### RECORD SET:
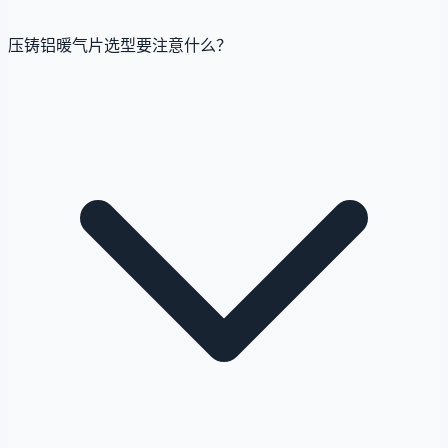
压铸铝暖气片选型要注意什么？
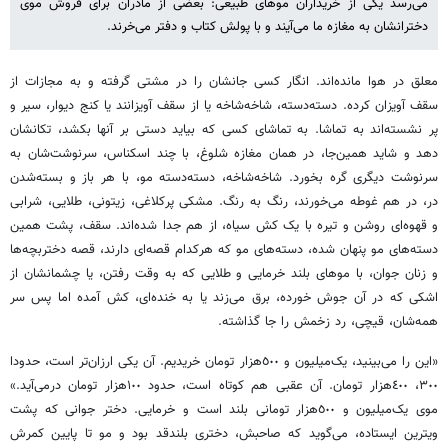
می‌رسد یکی از خریداران موهای طبیعی: بعضی از مادران برای فروش موی
دخترانشان به مغازه ما می‌آیند و با پولش کتاب و دفتر می‌خرند.
معلق در هوا مانده‌اند. انگار کسی جانشان را در مشتی گرفته و به مجازات از
سقف آویزان کرده. دسته‌دسته، شاخه‌شاخه یا از سقف آویزانند یا کنج دیوار، سیر و
پر نشسته‌اند به تماشا. به تماشای کسی که بیاید دستی بر آنها بکشد، تکانشان
دهد و شاید همین‌جا، در همان مغازه شلوغ، با چند اسکناس، سرنوشت‌شان به
سرنوشت دیگری گره بخورد. شاخه‌شاخه، دسته‌دسته مو، با هر باز و بسته‌شدن
در، در هم غوطه می‌خورند، رنگ به رنگ. مشکی پرکلاغی، زیتونی، طلایی، شرابی
و قهوه‌ای روشن و تیره با یک کش سیاه، از هم جدا شده‌اند. سقف، پشت همین
دسته‌های مو پنهان شده، دسته‌های مو که هرکدام قصه‌ای دارند، قصه دختربچه‌ها
و زنان جوان، با موهای بلند خرمایی و طلایی که به وقت رفتن، یا چشمانشان از
اشکی که در آن جوش خورده، برق می‌زند یا به خنده‌ای، کش آمده اما پس سر
همه‌شان، قیچی، رد زخمش را جا گذاشته.
«این را می‌بینید، یک‌میلیون و ٥٠٠‌هزار تومان خریدیم. آن یکی ارزان‌تر است، حدودا
٣٠٠، ٤٠٠‌هزار تومان. آن عقبی هم کوتاه است، حدود ١٠٠‌هزار تومان درمی‌آید.»
موی یک‌میلیون و ٥٠٠‌هزار تومانی بلند است و خرمایی. دختر جوانی که پشت
ویترین ایستاده، می‌گوید که صاحبش، دختری بلندقد بود و مو تا پایین کمرش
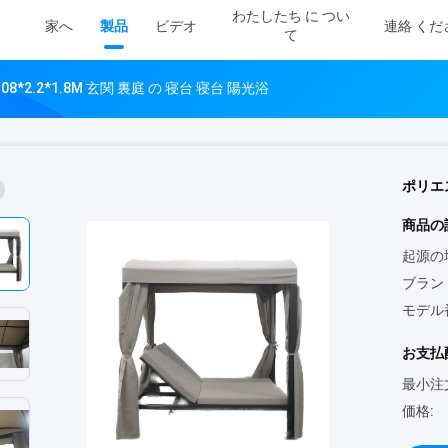
わたしたち に つい
家へ
製品
ビデオ
連絡 くだ
て
08*2.2*1.8M 玄関 裏庭 の 寝台 寝台 陽光浴
ポリエス
商品の
起源の
ブラン
モデル
お支払
最小注
価格:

### INSTRUCTIONS FOR THE TASK:
List every line in the records above that contains the word "مغازه".

### THE ANSWER:
دخترانشان به مغازه ما می‌آیند و با پولش کتاب و دفتر می‌خرند.
دهد و شاید همین‌جا، در همان مغازه شلوغ، با چند اسکناس، سرنوشت‌شان به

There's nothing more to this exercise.